Closed Gorgerbin closed 1 year ago
@ymy-k Thanks a lot. Now I know I can refer to the ABCNet model using "chn_cls_list.txt", but I'm confused if I can use the pretrained ViTAEv2-S model. It seems not good because the voc_size doesn't match.
It's pretrained on English data. Thus, it's not a good choice to use it. The vos_size doesn't match and the linear layer for character classification is not useable.
@ymy-k So kind of you. BTW, when will the Chinese model be available?
Maybe this week, I will update the Chinese model first.
Thank you and hope to release sooner.
Hi, the code and models for ReCTS have been updated.
Thank you so much!!
Hi. The major difference lies in character classes. (1) You should prepare a character list for a new language and you will know the total character classes. In the config file, set MODEL.TRANSFORMER.VOC_SIZE to the number of character classes. (2) Prepare your data. In the json file, 'rec' is the character index list converted from text transcript. (3) Remember to change the character list in evaluation code and visualization code for evaluation and visualization.
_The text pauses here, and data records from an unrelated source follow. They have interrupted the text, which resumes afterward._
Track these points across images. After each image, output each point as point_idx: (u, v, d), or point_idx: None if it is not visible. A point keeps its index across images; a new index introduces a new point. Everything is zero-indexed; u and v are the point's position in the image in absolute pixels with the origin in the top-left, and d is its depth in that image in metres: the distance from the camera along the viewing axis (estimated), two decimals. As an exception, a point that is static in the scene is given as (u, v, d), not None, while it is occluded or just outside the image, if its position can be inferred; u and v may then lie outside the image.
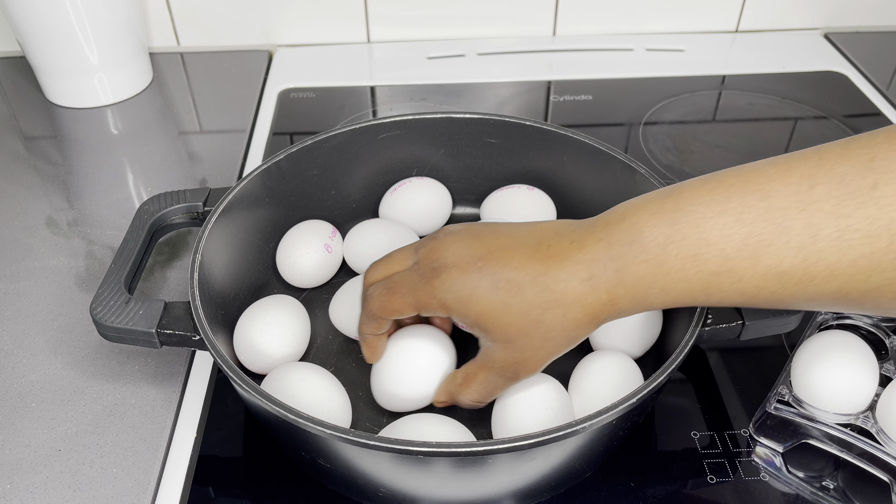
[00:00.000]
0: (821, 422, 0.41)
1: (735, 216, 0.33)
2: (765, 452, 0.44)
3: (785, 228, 0.32)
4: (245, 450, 0.46)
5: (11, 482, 0.43)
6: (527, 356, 0.38)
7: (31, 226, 0.62)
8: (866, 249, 0.30)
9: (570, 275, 0.36)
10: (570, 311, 0.36)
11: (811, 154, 0.33)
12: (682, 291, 0.35)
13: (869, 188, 0.30)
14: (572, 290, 0.36)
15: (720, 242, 0.33)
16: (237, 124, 0.75)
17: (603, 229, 0.36)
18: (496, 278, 0.37)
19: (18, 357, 0.51)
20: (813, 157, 0.32)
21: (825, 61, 0.84)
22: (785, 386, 0.43)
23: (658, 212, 0.35)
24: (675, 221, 0.34)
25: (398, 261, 0.41)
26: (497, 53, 0.85)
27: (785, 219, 0.32)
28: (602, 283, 0.36)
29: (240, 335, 0.47)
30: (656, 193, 0.36)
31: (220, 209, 0.48)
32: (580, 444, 0.38)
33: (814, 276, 0.32)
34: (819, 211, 0.31)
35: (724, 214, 0.33)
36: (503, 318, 0.37)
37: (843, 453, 0.41)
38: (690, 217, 0.34)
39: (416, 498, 0.40)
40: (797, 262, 0.32)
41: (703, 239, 0.33)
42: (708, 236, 0.33)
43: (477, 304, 0.37)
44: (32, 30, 0.71)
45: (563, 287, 0.36)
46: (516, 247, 0.38)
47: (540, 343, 0.37)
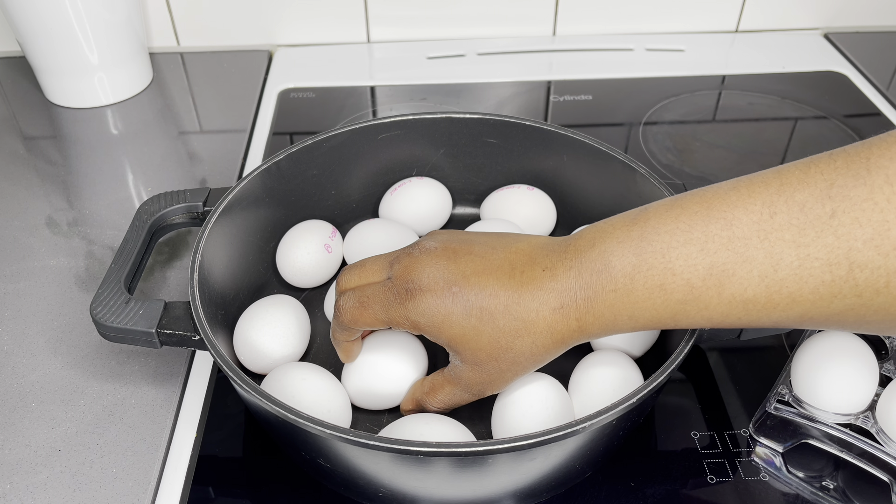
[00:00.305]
0: (821, 422, 0.41)
1: (699, 246, 0.33)
2: (765, 452, 0.44)
3: (747, 258, 0.32)
4: (245, 450, 0.46)
5: (11, 482, 0.43)
6: (493, 378, 0.39)
7: (31, 226, 0.62)
8: (826, 277, 0.31)
9: (541, 304, 0.37)
10: (540, 338, 0.37)
11: (772, 178, 0.33)
12: (650, 318, 0.36)
13: (828, 217, 0.31)
14: (543, 319, 0.37)
15: (685, 272, 0.34)
16: (237, 124, 0.75)
17: (573, 256, 0.37)
18: (469, 305, 0.37)
19: (18, 357, 0.51)
20: (774, 182, 0.33)
21: (825, 61, 0.84)
22: (785, 386, 0.43)
23: (625, 240, 0.36)
24: (642, 251, 0.35)
25: (372, 271, 0.41)
26: (497, 53, 0.85)
27: (747, 248, 0.32)
28: (572, 312, 0.36)
29: (240, 335, 0.47)
30: (623, 218, 0.37)
31: (220, 209, 0.48)
32: (580, 444, 0.38)
33: (777, 303, 0.33)
34: (780, 240, 0.32)
35: (689, 244, 0.34)
36: (474, 342, 0.38)
37: (843, 453, 0.41)
38: (656, 247, 0.35)
39: (416, 498, 0.40)
40: (760, 291, 0.33)
41: (669, 269, 0.34)
42: (673, 266, 0.34)
43: (449, 329, 0.38)
44: (32, 30, 0.71)
45: (533, 316, 0.37)
46: (490, 272, 0.38)
47: (507, 367, 0.39)
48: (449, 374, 0.41)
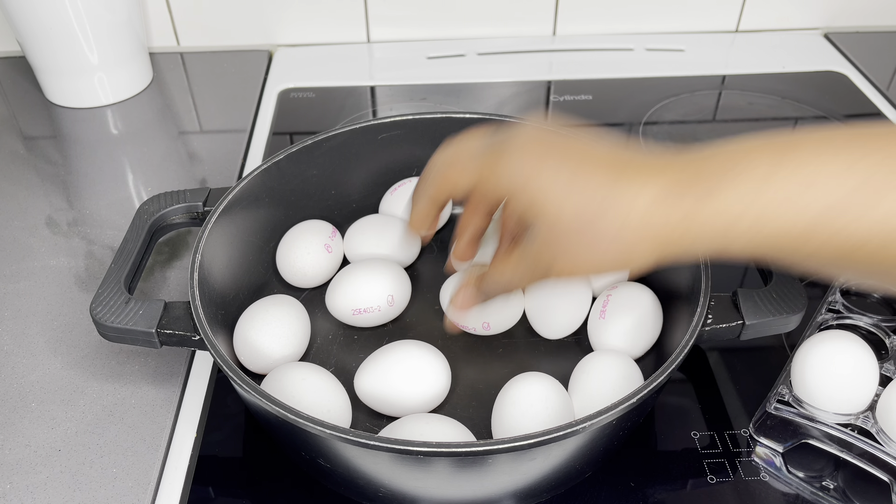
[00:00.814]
0: (821, 422, 0.41)
1: (859, 154, 0.30)
2: (765, 452, 0.44)
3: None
4: (245, 450, 0.46)
5: (11, 482, 0.43)
6: (569, 253, 0.35)
7: (31, 226, 0.62)
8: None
9: (643, 186, 0.33)
10: (630, 224, 0.33)
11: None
12: (780, 229, 0.31)
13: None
14: (642, 205, 0.33)
15: (838, 175, 0.30)
16: (237, 124, 0.75)
17: (696, 157, 0.33)
18: (563, 167, 0.34)
19: (18, 357, 0.51)
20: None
21: (825, 61, 0.84)
22: (785, 386, 0.43)
23: (764, 147, 0.32)
24: (783, 157, 0.31)
25: (474, 137, 0.40)
26: (497, 53, 0.85)
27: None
28: (679, 203, 0.32)
29: (240, 335, 0.47)
30: (760, 138, 0.33)
31: (220, 209, 0.48)
32: (580, 444, 0.38)
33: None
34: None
35: (843, 152, 0.30)
36: (561, 198, 0.34)
37: (843, 453, 0.41)
38: (800, 155, 0.31)
39: (416, 498, 0.40)
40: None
41: (819, 167, 0.30)
42: (816, 177, 0.30)
43: (536, 182, 0.35)
44: (32, 30, 0.71)
45: (630, 199, 0.33)
46: (593, 151, 0.35)
47: (587, 245, 0.34)
48: (522, 245, 0.37)
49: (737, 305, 0.43)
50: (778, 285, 0.44)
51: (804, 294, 0.43)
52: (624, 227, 0.33)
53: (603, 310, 0.48)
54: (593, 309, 0.50)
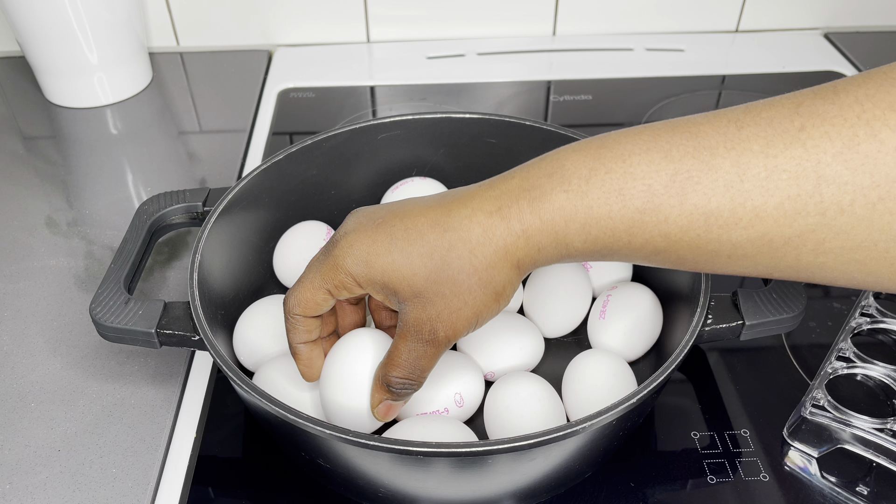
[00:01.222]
0: (857, 426, 0.41)
1: (662, 153, 0.32)
2: (799, 457, 0.44)
3: (713, 166, 0.31)
4: (245, 450, 0.46)
5: (11, 482, 0.43)
6: (439, 309, 0.35)
7: (31, 226, 0.62)
8: (793, 191, 0.30)
9: (474, 210, 0.34)
10: (478, 247, 0.34)
11: (738, 106, 0.33)
12: (605, 229, 0.33)
13: (796, 130, 0.30)
14: (478, 224, 0.34)
15: (647, 177, 0.32)
16: (237, 124, 0.75)
17: (518, 170, 0.35)
18: (393, 230, 0.35)
19: (18, 357, 0.51)
20: (740, 107, 0.33)
21: (825, 61, 0.84)
22: (820, 390, 0.43)
23: (581, 149, 0.34)
24: (600, 156, 0.33)
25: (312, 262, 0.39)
26: (497, 53, 0.85)
27: (713, 157, 0.31)
28: (513, 213, 0.33)
29: (239, 334, 0.47)
30: (579, 140, 0.35)
31: (220, 209, 0.48)
32: (580, 445, 0.38)
33: (740, 218, 0.31)
34: (747, 150, 0.31)
35: (652, 151, 0.32)
36: (406, 268, 0.34)
37: (878, 457, 0.41)
38: (616, 153, 0.33)
39: (416, 498, 0.40)
40: (725, 202, 0.31)
41: (630, 173, 0.32)
42: (634, 171, 0.32)
43: (377, 260, 0.35)
44: (32, 30, 0.71)
45: (466, 223, 0.34)
46: (418, 202, 0.36)
47: (451, 290, 0.34)
48: (398, 330, 0.37)
49: (737, 305, 0.43)
50: (778, 285, 0.43)
51: (804, 294, 0.43)
52: (473, 253, 0.34)
53: (603, 309, 0.48)
54: (593, 308, 0.50)
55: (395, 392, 0.38)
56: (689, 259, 0.33)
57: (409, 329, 0.36)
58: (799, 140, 0.30)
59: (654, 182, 0.32)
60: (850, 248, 0.30)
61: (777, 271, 0.33)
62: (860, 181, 0.29)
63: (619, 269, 0.52)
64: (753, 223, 0.31)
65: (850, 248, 0.30)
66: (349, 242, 0.36)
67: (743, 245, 0.32)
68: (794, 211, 0.30)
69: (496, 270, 0.34)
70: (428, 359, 0.37)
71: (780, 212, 0.30)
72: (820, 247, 0.31)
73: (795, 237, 0.31)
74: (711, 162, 0.31)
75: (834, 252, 0.31)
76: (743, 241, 0.32)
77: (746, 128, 0.31)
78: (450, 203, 0.35)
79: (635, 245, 0.33)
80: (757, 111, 0.32)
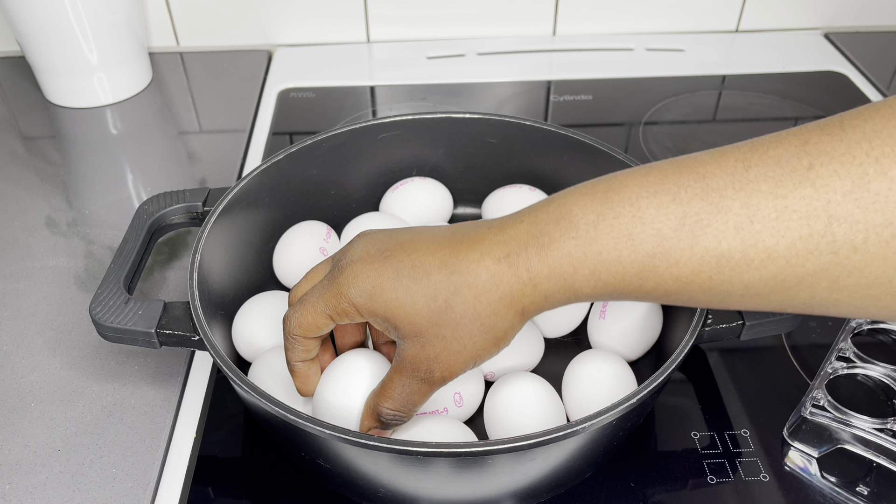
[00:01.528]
0: (857, 426, 0.41)
1: (671, 195, 0.32)
2: (799, 457, 0.44)
3: (722, 208, 0.31)
4: (244, 450, 0.46)
5: (10, 482, 0.43)
6: (438, 350, 0.35)
7: (31, 226, 0.62)
8: (804, 231, 0.30)
9: (482, 255, 0.34)
10: (483, 293, 0.34)
11: (744, 142, 0.33)
12: (615, 274, 0.33)
13: (805, 169, 0.30)
14: (485, 270, 0.33)
15: (656, 221, 0.32)
16: (237, 124, 0.75)
17: (527, 213, 0.34)
18: (400, 266, 0.35)
19: (18, 357, 0.51)
20: (746, 144, 0.32)
21: (825, 61, 0.84)
22: (820, 390, 0.43)
23: (589, 193, 0.33)
24: (608, 200, 0.33)
25: (318, 272, 0.39)
26: (497, 53, 0.85)
27: (722, 198, 0.31)
28: (521, 261, 0.33)
29: (238, 325, 0.47)
30: (585, 182, 0.35)
31: (220, 209, 0.48)
32: (580, 445, 0.38)
33: (752, 259, 0.31)
34: (756, 191, 0.30)
35: (660, 194, 0.32)
36: (409, 306, 0.34)
37: (878, 458, 0.41)
38: (624, 196, 0.32)
39: (415, 498, 0.40)
40: (735, 244, 0.31)
41: (638, 217, 0.32)
42: (643, 214, 0.32)
43: (382, 295, 0.35)
44: (32, 30, 0.71)
45: (474, 268, 0.34)
46: (427, 237, 0.36)
47: (451, 334, 0.34)
48: (395, 363, 0.37)
49: (737, 305, 0.43)
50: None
51: (804, 294, 0.43)
52: (478, 298, 0.34)
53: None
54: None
55: (384, 422, 0.38)
56: (702, 299, 0.33)
57: (405, 365, 0.36)
58: (808, 179, 0.30)
59: (663, 226, 0.32)
60: (865, 286, 0.30)
61: (791, 307, 0.32)
62: (872, 219, 0.29)
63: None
64: (765, 264, 0.31)
65: (864, 286, 0.30)
66: (355, 272, 0.35)
67: (755, 285, 0.31)
68: (807, 251, 0.30)
69: (500, 317, 0.34)
70: (420, 395, 0.37)
71: (792, 252, 0.30)
72: (834, 284, 0.31)
73: (809, 276, 0.31)
74: (720, 204, 0.31)
75: (848, 289, 0.31)
76: (755, 281, 0.31)
77: (754, 167, 0.31)
78: (459, 244, 0.35)
79: (646, 288, 0.33)
80: (764, 149, 0.31)
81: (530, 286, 0.33)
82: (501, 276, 0.33)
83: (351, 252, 0.37)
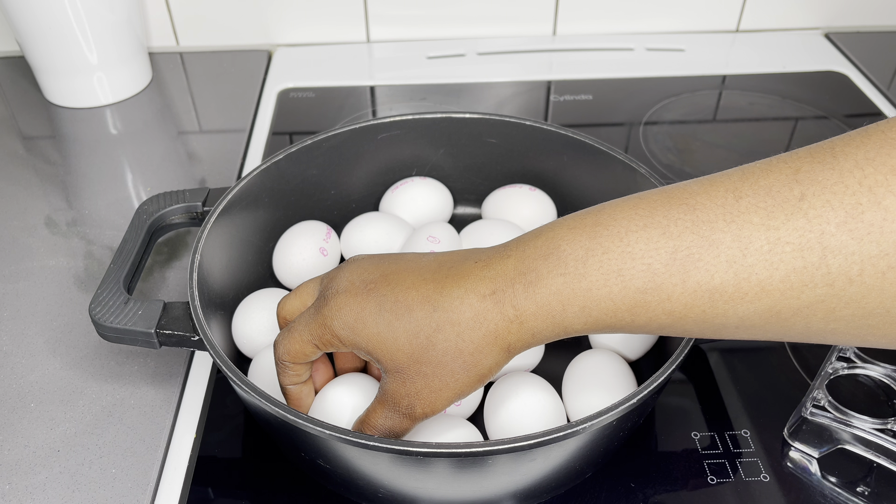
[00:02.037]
0: (858, 427, 0.41)
1: (661, 229, 0.31)
2: (799, 458, 0.44)
3: (714, 241, 0.30)
4: (244, 450, 0.46)
5: (10, 483, 0.43)
6: (419, 387, 0.35)
7: (30, 226, 0.62)
8: (798, 263, 0.29)
9: (467, 291, 0.33)
10: (466, 331, 0.33)
11: (734, 171, 0.32)
12: (606, 311, 0.32)
13: (797, 199, 0.29)
14: (469, 307, 0.33)
15: (646, 256, 0.31)
16: (236, 124, 0.75)
17: (514, 247, 0.34)
18: (383, 300, 0.34)
19: (17, 357, 0.51)
20: (736, 173, 0.32)
21: (826, 61, 0.84)
22: (821, 390, 0.43)
23: (577, 227, 0.33)
24: (597, 235, 0.32)
25: (306, 292, 0.39)
26: (497, 53, 0.85)
27: (713, 231, 0.30)
28: (507, 298, 0.33)
29: (238, 321, 0.48)
30: (574, 214, 0.34)
31: (220, 209, 0.48)
32: (580, 445, 0.38)
33: (745, 293, 0.30)
34: (748, 223, 0.30)
35: (649, 228, 0.31)
36: (390, 342, 0.34)
37: (879, 458, 0.41)
38: (613, 231, 0.32)
39: (415, 498, 0.40)
40: (728, 278, 0.30)
41: (628, 252, 0.31)
42: (633, 250, 0.31)
43: (364, 329, 0.35)
44: (31, 29, 0.71)
45: (458, 304, 0.33)
46: (413, 269, 0.35)
47: (433, 371, 0.34)
48: (378, 395, 0.37)
49: (737, 305, 0.43)
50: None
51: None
52: (461, 336, 0.33)
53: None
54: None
55: None
56: (696, 332, 0.32)
57: (387, 399, 0.36)
58: (800, 210, 0.29)
59: (653, 261, 0.31)
60: (862, 316, 0.30)
61: (787, 337, 0.32)
62: (867, 251, 0.28)
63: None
64: (760, 297, 0.30)
65: (861, 316, 0.30)
66: (339, 304, 0.35)
67: (750, 317, 0.31)
68: (801, 283, 0.29)
69: (483, 354, 0.34)
70: (402, 428, 0.37)
71: (787, 285, 0.29)
72: (830, 315, 0.30)
73: (804, 308, 0.30)
74: (712, 237, 0.30)
75: (845, 319, 0.30)
76: (750, 314, 0.31)
77: (745, 198, 0.30)
78: (444, 279, 0.34)
79: (639, 323, 0.32)
80: (755, 178, 0.31)
81: (517, 323, 0.33)
82: (486, 314, 0.33)
83: (337, 282, 0.37)
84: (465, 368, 0.34)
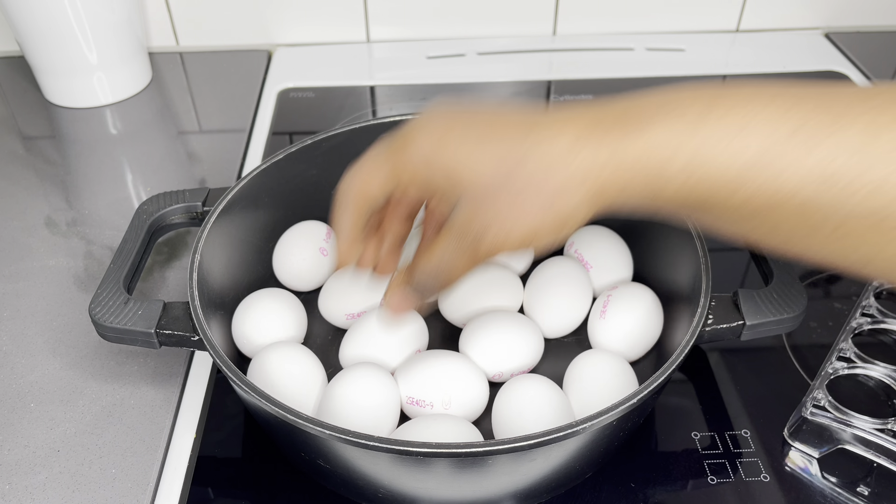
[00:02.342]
0: (858, 427, 0.41)
1: (785, 108, 0.29)
2: (800, 458, 0.44)
3: (843, 125, 0.28)
4: (244, 450, 0.46)
5: (10, 483, 0.43)
6: (491, 217, 0.32)
7: (30, 226, 0.62)
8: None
9: (566, 123, 0.31)
10: (555, 164, 0.30)
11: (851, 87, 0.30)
12: (707, 177, 0.29)
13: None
14: (564, 140, 0.30)
15: (766, 126, 0.29)
16: (236, 124, 0.75)
17: (625, 97, 0.31)
18: (476, 118, 0.32)
19: (17, 357, 0.51)
20: (854, 87, 0.30)
21: (826, 61, 0.84)
22: (821, 390, 0.43)
23: (696, 89, 0.30)
24: (717, 98, 0.30)
25: (376, 145, 0.37)
26: (497, 53, 0.85)
27: (841, 118, 0.28)
28: (607, 139, 0.30)
29: (238, 321, 0.48)
30: (687, 84, 0.32)
31: (219, 209, 0.48)
32: (580, 445, 0.38)
33: (860, 187, 0.28)
34: (876, 120, 0.28)
35: (773, 105, 0.29)
36: (475, 162, 0.32)
37: (879, 458, 0.41)
38: (734, 101, 0.30)
39: (415, 498, 0.40)
40: (850, 165, 0.28)
41: (751, 116, 0.29)
42: (753, 119, 0.29)
43: (445, 149, 0.32)
44: (31, 29, 0.71)
45: (552, 135, 0.31)
46: (501, 112, 0.33)
47: (509, 203, 0.31)
48: (445, 227, 0.34)
49: (737, 306, 0.43)
50: (779, 286, 0.43)
51: (805, 294, 0.43)
52: (549, 169, 0.31)
53: (603, 309, 0.48)
54: (594, 308, 0.50)
55: (415, 285, 0.36)
56: (785, 228, 0.30)
57: (455, 227, 0.33)
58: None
59: (773, 132, 0.29)
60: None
61: (876, 261, 0.29)
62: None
63: (620, 269, 0.52)
64: (873, 195, 0.28)
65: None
66: (426, 120, 0.33)
67: (854, 218, 0.28)
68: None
69: (566, 196, 0.31)
70: (461, 264, 0.34)
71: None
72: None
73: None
74: (841, 121, 0.28)
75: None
76: (856, 213, 0.28)
77: (873, 100, 0.29)
78: (537, 121, 0.32)
79: (734, 202, 0.30)
80: (878, 91, 0.29)
81: (608, 169, 0.30)
82: (578, 152, 0.30)
83: (417, 120, 0.34)
84: (543, 207, 0.31)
Note: In the CTC decoding part of evaluation and visualization code, because the character list additionally includes an "unknown" class which is not shown in the character list and can be ignored during inference, "if c < self.voc_size - 1" is used (such as here and here). Otherwise, for example, if the new English character class is 36 but not 37 (i.e., the "unknown" class is not included), using "if c < self.voc_size" is correct. Remember to check it for new dataset.